Nothing in the divorce how-to books had prepared me for this one. In fact, because John and I had separated when Will was 3, I thought maybe I'd sidestepped the typical tough questions about the situation: "Was it something I did?" "Where will Daddy go?" "Who will take care of me?" I hoped that for him it might seem like one big adventure: a move to a new apartment, with his very own room and brand-new big-boy bed. And I thought it helped that as an actor who consistently found work in regional theaters, John hadn't been around much, so Will was used to seeing him in spurts. It didn't seem that our move a few blocks away would feel to Will as if he'd been wrenched away from his dad.

Not that John or I was naive enough to think that Will wasn't going to feel some adverse effects from the divorce. We both worked hard to maneuver around them. Those first few years, John spent Christmas Eve with us so that Will would be with both parents on the magical morning. When John got a part in a touring play, I drove Will from New York to Maryland to leave him with his dad for a couple of days, and then made the trip back to pick him up. I even lent John my car one snowy weekend so they could go visit some old friends in Rhode Island.

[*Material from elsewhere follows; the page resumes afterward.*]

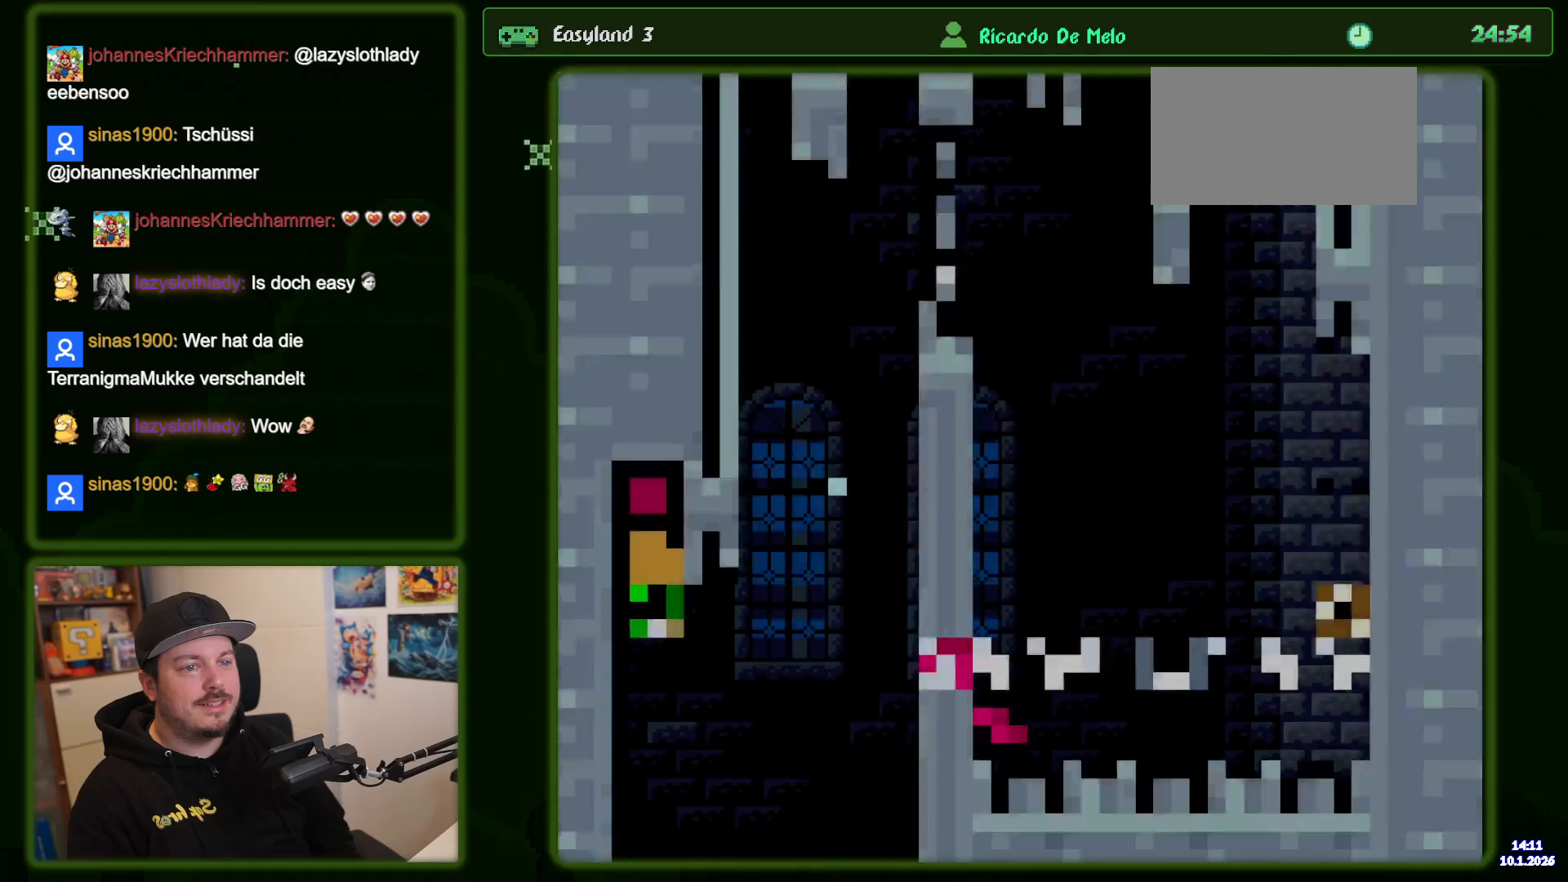
{"dt_ms": 500, "buttons": ["B", "Y"], "events": []}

At that time, the psychic wounds from the marriage still fresh, our lawyers still hammering out the details that would render our relationship a multipage document of schedules and payment plans, it was all tough. I'd find myself wishing that John would land a role in a sitcom on the West Coast. Wouldn't it be exciting for Will to see his dad on TV? I'd rationalize, fully aware that I'd be getting the real payoff  -- a reprieve from the day-to-day hassle of dealing with a man I didn't like so much anymore.

An Evolution of Love

All along Will seemed to be doing okay. There were never any meltdowns when he left me to spend time with his dad, or vice versa. He was funny and bright and adjusted beautifully to preschool. He liked the man I got involved with after John and I split, and he was enthusiastic a few years later when I told him that Michael and I would be getting married and that we'd all be living together. He didn't seem to need any special reassurance that he would continue to see his dad on weekends. And he didn't have any questions about the way his broken family was reassembling itself.

So when Will asked me about my feelings for John, I was stunned that it had even crossed his mind. I was able to buy some extra moments by fumbling with that front-door key, wrestling with the groceries, saying, "Let's put this stuff inside and then we can talk," and then taking my sweet time getting the bags into the kitchen. It gave me five minutes to think about how I could tell my son that I didn't love the most important man in his life. Because of course I didn't love John. I'd left him. I'd even, at times, nearly loathed him.

And yet, when I finally had to face my son and say something real and true about my feelings for his father, I considered how far John and I had come as a couple  -- a couple who couldn't share a home but who could share in the utter joy and delight of the product of their brief union. Our relationship hadn't really devolved, it had evolved  -- into one that had room for pleasant chitchat while Will gathered his things for the weekend, with only rare unpleasant exchanges and a good deal of enjoyable ones.

Standing there in the kitchen, I realized that I'd actually come full circle, to liking a man I'd fallen in and out of love with. But this wasn't what made me offer Will the answer I did. It was looking into those eyes, brown like his dad's, and running my fingers through his fine hair, with its umpteen cowlicks and its funny way of growing into a point at the nape of his neck  -- like John's. It was seeing the gap between his two front teeth, also inherited from his dad.

And so I said, "Yes, Will, I do love your dad. Not the way husbands and wives do, but if it weren't for him, I wouldn't have you. I'll love him all my life for that."

Will blinked, nodded, picked up a book to read. He was satisfied. And so was I.

  Maura Rhodes is a senior editor at PARENTING.